* [Task goal]: Update these lines by replacing "absolute pixels" with "image pixels" and keeping everything else the same. Leave the pictures out of your answer.

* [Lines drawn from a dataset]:
----

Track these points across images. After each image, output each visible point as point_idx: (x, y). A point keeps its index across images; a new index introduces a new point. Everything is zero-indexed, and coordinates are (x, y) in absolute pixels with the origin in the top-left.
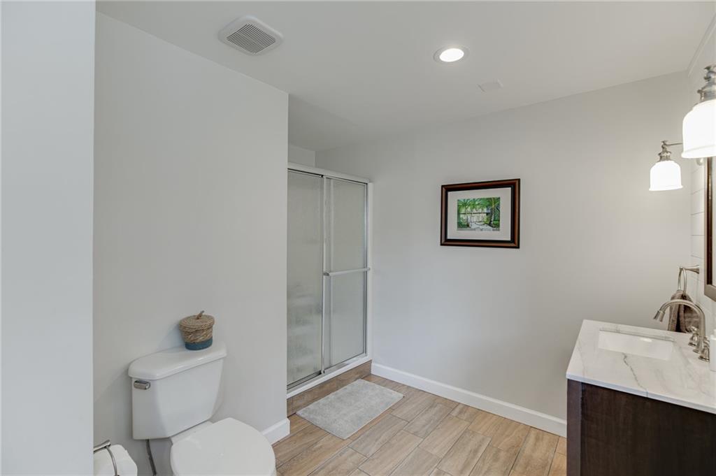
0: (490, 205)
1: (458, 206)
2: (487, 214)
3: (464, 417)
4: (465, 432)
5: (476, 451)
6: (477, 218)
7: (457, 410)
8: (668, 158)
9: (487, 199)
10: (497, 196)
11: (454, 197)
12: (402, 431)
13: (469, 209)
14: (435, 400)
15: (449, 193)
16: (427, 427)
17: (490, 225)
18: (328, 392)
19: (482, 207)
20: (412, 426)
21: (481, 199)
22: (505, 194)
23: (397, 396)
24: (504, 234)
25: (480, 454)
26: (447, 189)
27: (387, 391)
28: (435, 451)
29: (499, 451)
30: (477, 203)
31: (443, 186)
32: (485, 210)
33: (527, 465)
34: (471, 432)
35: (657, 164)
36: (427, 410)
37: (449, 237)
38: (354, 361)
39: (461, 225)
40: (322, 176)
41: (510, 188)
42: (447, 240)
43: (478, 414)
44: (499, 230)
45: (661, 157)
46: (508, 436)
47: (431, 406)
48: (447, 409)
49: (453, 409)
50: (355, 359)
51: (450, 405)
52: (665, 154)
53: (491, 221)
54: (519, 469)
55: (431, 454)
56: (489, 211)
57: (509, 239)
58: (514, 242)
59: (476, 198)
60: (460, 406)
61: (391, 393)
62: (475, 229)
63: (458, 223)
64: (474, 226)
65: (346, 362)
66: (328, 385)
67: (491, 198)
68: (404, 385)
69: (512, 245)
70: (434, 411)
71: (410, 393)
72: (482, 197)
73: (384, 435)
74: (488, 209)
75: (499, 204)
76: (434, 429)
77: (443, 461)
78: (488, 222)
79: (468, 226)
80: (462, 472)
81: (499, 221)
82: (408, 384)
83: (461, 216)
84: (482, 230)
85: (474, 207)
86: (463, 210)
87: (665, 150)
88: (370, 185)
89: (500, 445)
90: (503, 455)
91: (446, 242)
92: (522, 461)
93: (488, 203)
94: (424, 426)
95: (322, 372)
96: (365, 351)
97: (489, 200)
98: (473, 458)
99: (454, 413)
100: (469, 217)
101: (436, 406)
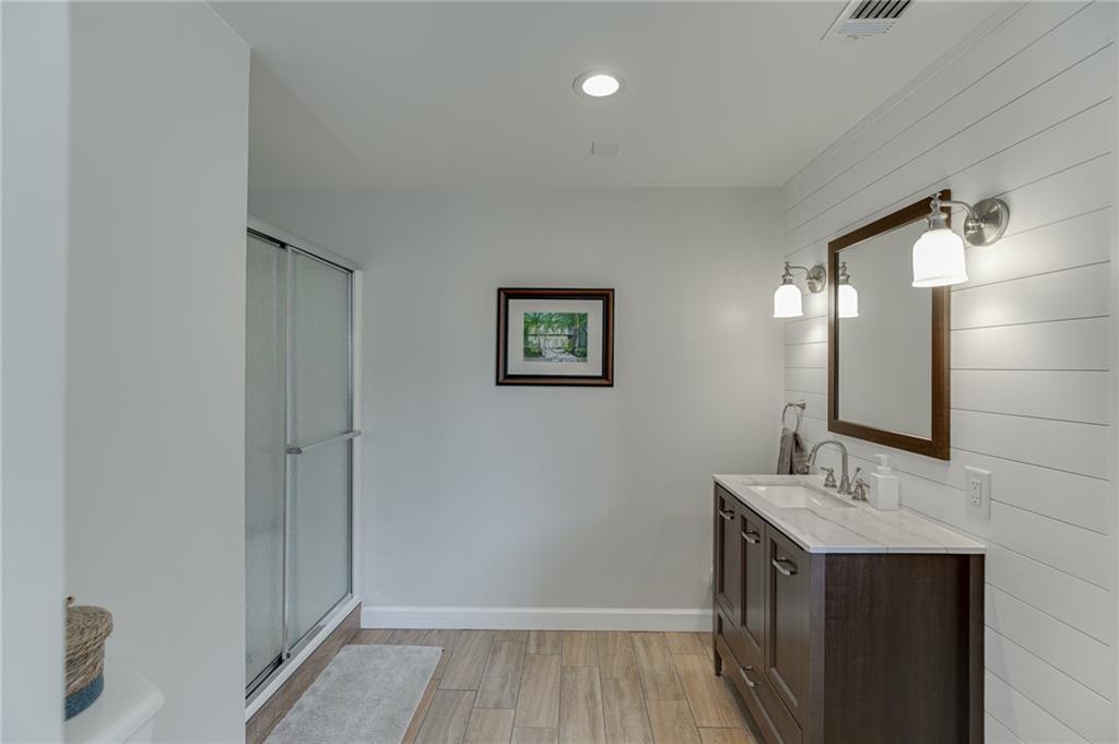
0: (572, 324)
1: (525, 322)
2: (570, 337)
3: (548, 649)
4: (562, 673)
5: (592, 695)
6: (553, 342)
7: (533, 642)
8: (790, 282)
9: (569, 314)
10: (582, 311)
11: (518, 309)
12: (474, 710)
13: (542, 328)
14: (495, 640)
15: (511, 302)
16: (508, 687)
17: (572, 353)
18: (299, 694)
19: (562, 326)
20: (485, 695)
21: (560, 314)
22: (594, 309)
23: (432, 654)
24: (593, 367)
25: (599, 698)
26: (507, 295)
27: (409, 649)
28: (542, 722)
29: (617, 681)
30: (554, 320)
31: (500, 290)
32: (566, 331)
33: (656, 684)
34: (569, 669)
35: (781, 287)
36: (491, 660)
37: (510, 372)
38: (336, 614)
39: (531, 353)
40: (283, 245)
41: (601, 302)
42: (507, 377)
43: (561, 638)
44: (586, 361)
45: (785, 280)
46: (614, 655)
47: (495, 651)
48: (519, 647)
49: (527, 642)
50: (335, 610)
51: (517, 638)
52: (788, 278)
53: (574, 348)
54: (651, 695)
55: (541, 728)
56: (572, 333)
57: (600, 373)
58: (606, 378)
59: (553, 312)
60: (533, 636)
61: (419, 652)
62: (550, 360)
63: (525, 349)
64: (549, 354)
65: (321, 624)
66: (297, 680)
67: (574, 314)
68: (431, 631)
69: (605, 382)
70: (502, 656)
71: (451, 640)
72: (563, 311)
73: (450, 730)
74: (570, 330)
75: (586, 323)
76: (520, 686)
77: (562, 733)
78: (571, 349)
79: (540, 354)
80: (594, 736)
81: (586, 347)
82: (438, 627)
83: (530, 338)
84: (561, 360)
85: (549, 326)
86: (533, 330)
87: (788, 274)
88: (358, 274)
89: (614, 673)
90: (624, 684)
91: (505, 379)
92: (648, 684)
93: (570, 321)
94: (503, 687)
95: (284, 657)
96: (350, 590)
97: (572, 316)
98: (595, 707)
99: (532, 650)
100: (542, 341)
101: (500, 648)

----

* [Expected output]:
Track these points across images. After each image, output each visible point as point_idx: (x, y). A point keeps its index across images; a new index introduces a new point. Everything is zero-indexed, and coordinates are (x, y) in image pixels with the origin in the top-left.
0: (490, 205)
1: (458, 206)
2: (487, 214)
3: (464, 417)
4: (465, 432)
5: (476, 451)
6: (477, 218)
7: (457, 410)
8: (668, 158)
9: (487, 199)
10: (497, 196)
11: (454, 197)
12: (402, 431)
13: (469, 209)
14: (435, 400)
15: (449, 193)
16: (427, 427)
17: (490, 225)
18: (328, 392)
19: (482, 207)
20: (412, 426)
21: (481, 199)
22: (505, 194)
23: (397, 396)
24: (504, 234)
25: (480, 454)
26: (447, 189)
27: (387, 391)
28: (435, 451)
29: (499, 451)
30: (477, 203)
31: (443, 186)
32: (485, 210)
33: (527, 465)
34: (471, 432)
35: (657, 164)
36: (427, 410)
37: (449, 237)
38: (354, 361)
39: (461, 225)
40: (322, 176)
41: (510, 188)
42: (447, 240)
43: (478, 414)
44: (499, 230)
45: (661, 157)
46: (508, 436)
47: (431, 406)
48: (447, 409)
49: (453, 409)
50: (355, 359)
51: (450, 405)
52: (665, 154)
53: (491, 221)
54: (519, 469)
55: (431, 454)
56: (489, 211)
57: (509, 239)
58: (514, 242)
59: (476, 198)
60: (460, 406)
61: (391, 393)
62: (475, 229)
63: (458, 223)
64: (474, 226)
65: (346, 362)
66: (328, 385)
67: (491, 198)
68: (404, 385)
69: (512, 245)
70: (434, 411)
71: (410, 393)
72: (482, 197)
73: (384, 435)
74: (488, 209)
75: (499, 204)
76: (434, 429)
77: (443, 461)
78: (488, 222)
79: (468, 226)
80: (462, 472)
81: (499, 221)
82: (408, 384)
83: (461, 216)
84: (482, 230)
85: (474, 207)
86: (463, 210)
87: (665, 150)
88: (370, 185)
89: (500, 445)
90: (503, 455)
91: (446, 242)
92: (522, 461)
93: (488, 203)
94: (424, 426)
95: (322, 372)
96: (365, 351)
97: (489, 200)
98: (473, 458)
99: (454, 413)
100: (469, 217)
101: (436, 406)
0: (572, 324)
1: (525, 322)
2: (570, 337)
3: (548, 649)
4: (562, 673)
5: (592, 695)
6: (553, 342)
7: (533, 642)
8: (790, 282)
9: (569, 314)
10: (582, 311)
11: (518, 309)
12: (474, 710)
13: (542, 328)
14: (495, 640)
15: (511, 302)
16: (508, 687)
17: (572, 353)
18: (299, 694)
19: (562, 326)
20: (485, 695)
21: (560, 314)
22: (594, 309)
23: (432, 654)
24: (593, 367)
25: (599, 698)
26: (507, 295)
27: (409, 649)
28: (542, 722)
29: (617, 681)
30: (554, 320)
31: (500, 290)
32: (566, 331)
33: (656, 684)
34: (569, 669)
35: (781, 287)
36: (491, 660)
37: (510, 372)
38: (336, 614)
39: (531, 353)
40: (283, 245)
41: (601, 302)
42: (507, 377)
43: (561, 638)
44: (586, 361)
45: (785, 280)
46: (614, 655)
47: (495, 651)
48: (519, 647)
49: (527, 642)
50: (335, 610)
51: (517, 638)
52: (788, 278)
53: (574, 348)
54: (651, 695)
55: (541, 728)
56: (572, 333)
57: (600, 373)
58: (606, 378)
59: (553, 312)
60: (533, 636)
61: (419, 652)
62: (550, 360)
63: (525, 349)
64: (549, 354)
65: (321, 624)
66: (297, 680)
67: (574, 314)
68: (431, 631)
69: (605, 382)
70: (502, 656)
71: (451, 640)
72: (563, 311)
73: (450, 730)
74: (570, 330)
75: (586, 323)
76: (520, 686)
77: (562, 733)
78: (571, 349)
79: (540, 354)
80: (594, 736)
81: (586, 347)
82: (438, 627)
83: (530, 338)
84: (561, 360)
85: (549, 326)
86: (533, 330)
87: (788, 274)
88: (358, 274)
89: (614, 673)
90: (624, 684)
91: (505, 379)
92: (648, 684)
93: (570, 321)
94: (503, 687)
95: (284, 657)
96: (350, 590)
97: (572, 316)
98: (595, 707)
99: (532, 650)
100: (542, 341)
101: (500, 648)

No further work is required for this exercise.